KEY POINTS:
Auckland-born Luc Mullinder left with his parents for Canada before ever playing rugby but his 120kg, 193cm frame has provided him with a pathway in American Football and this weekend he makes a Kiwi first.
Mullinder will apparently be the first New Zealander to play in the Grey Cup final, the Canadian equivalent of the NFL's Superbowl, when he runs out for the Saskatchewan Roughriders against the Winnipeg Bombers tomorrow.
The final of the league for the Grey Cup donated by Governor-General Earl Grey in 1909 is to be held on the neutral ground of Toronto's Argodome and is already a 52,230 sellout, with a television audience that will surpass four million.

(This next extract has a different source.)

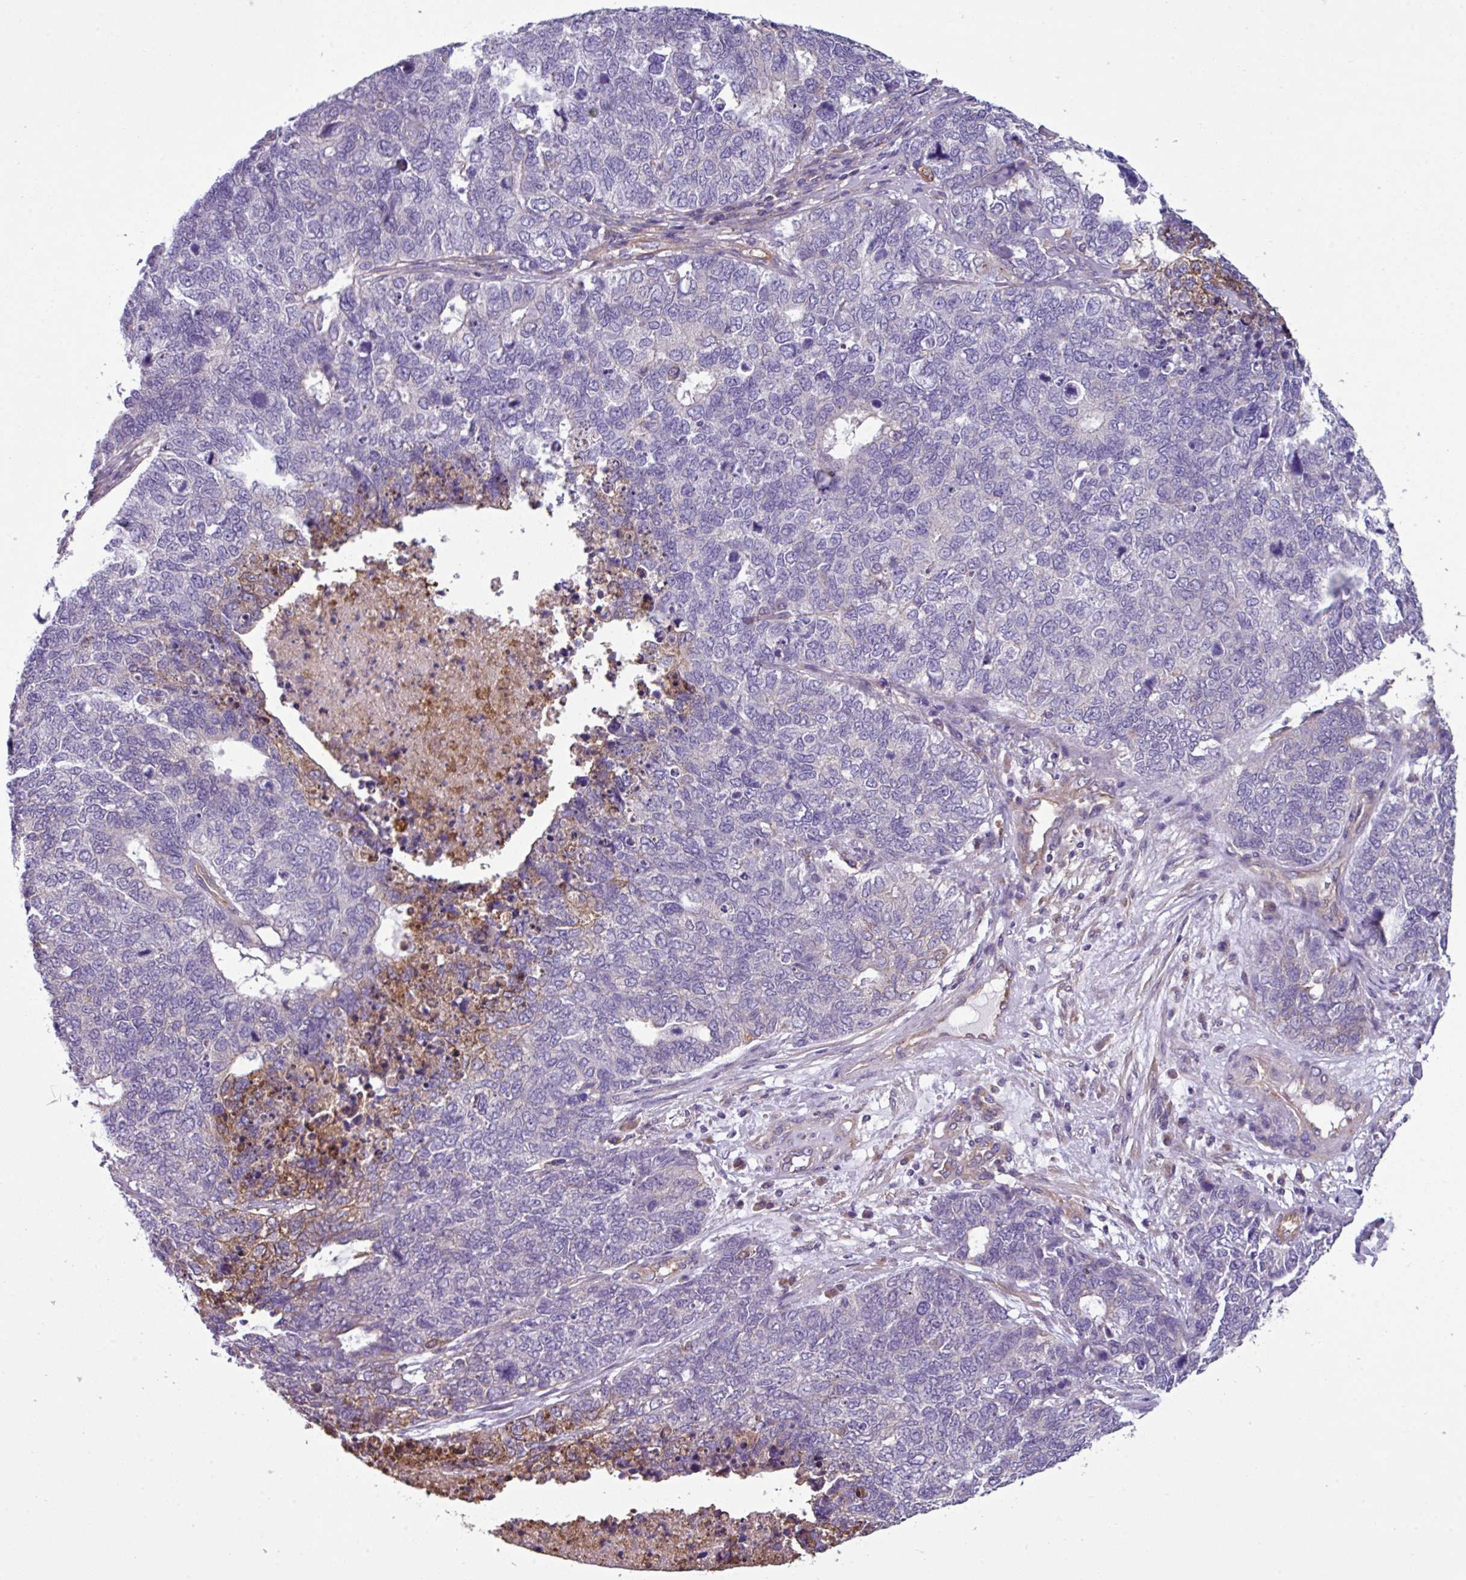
{"staining": {"intensity": "negative", "quantity": "none", "location": "none"}, "tissue": "cervical cancer", "cell_type": "Tumor cells", "image_type": "cancer", "snomed": [{"axis": "morphology", "description": "Squamous cell carcinoma, NOS"}, {"axis": "topography", "description": "Cervix"}], "caption": "This is an immunohistochemistry photomicrograph of human cervical cancer (squamous cell carcinoma). There is no staining in tumor cells.", "gene": "SLC23A2", "patient": {"sex": "female", "age": 63}}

The game is dubbed "The Grand National Drunk" because of the week-long festivities that precede and follow it - Dan Akroyd, Bare Naked Ladies and Lenny Kravitz among those performing.
This match is slugged "The Battle of the Prairie".

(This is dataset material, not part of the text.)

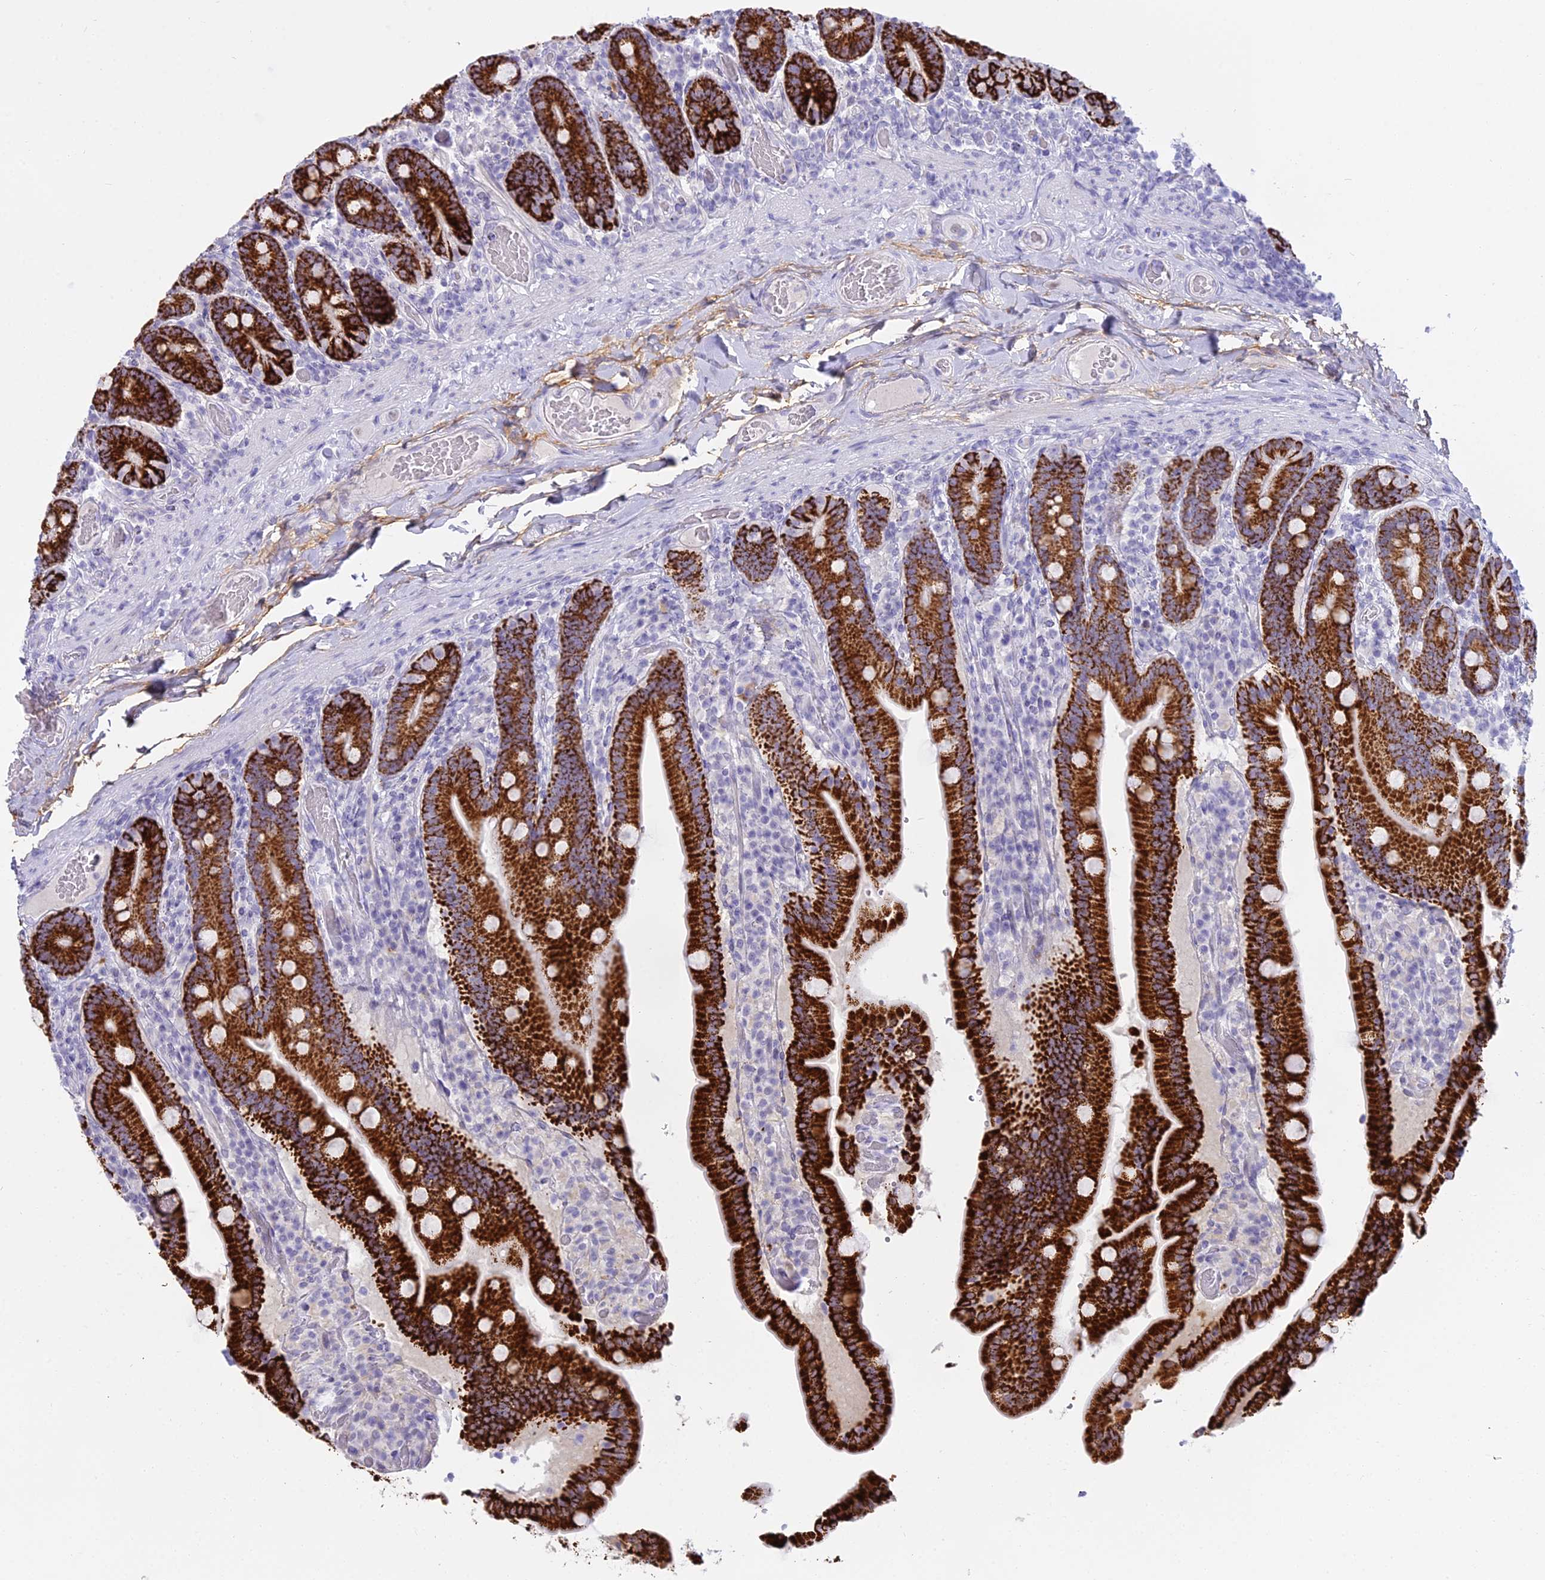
{"staining": {"intensity": "strong", "quantity": ">75%", "location": "cytoplasmic/membranous"}, "tissue": "duodenum", "cell_type": "Glandular cells", "image_type": "normal", "snomed": [{"axis": "morphology", "description": "Normal tissue, NOS"}, {"axis": "topography", "description": "Duodenum"}], "caption": "Immunohistochemistry (IHC) staining of benign duodenum, which displays high levels of strong cytoplasmic/membranous positivity in about >75% of glandular cells indicating strong cytoplasmic/membranous protein positivity. The staining was performed using DAB (brown) for protein detection and nuclei were counterstained in hematoxylin (blue).", "gene": "OSTN", "patient": {"sex": "female", "age": 62}}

Saskatchewan have made 13 finals and lost all bar two, were last at the title game in 1997, and last won in 1989. Winnipeg are rated second for offensive ground-gain and second in defensive rankings after the 18 games. Saskatchewan were third on offence, fifth on defence.
The Roughriders lost 34-16 to Winnipeg in the 18-game regular season. But they are almost unbackable favourites because the Bombers' first-choice quarterback Kevin Glenn broke his arm in their 19-9 semifinal win over the Toronto Argonauts last weekend, and back-up Ryan Dinwiddie is not rated.
Mullinder played four seasons at Michigan State College before being picked in the fourth round of the CFL draft in 2004, at number 31. He played just one game that year but featured in all 18 last season and this as well as the 26-17 play-off win over 2006 champions British Columbia last weekend. He is one of a number of defensive linemen rotated throughout the game.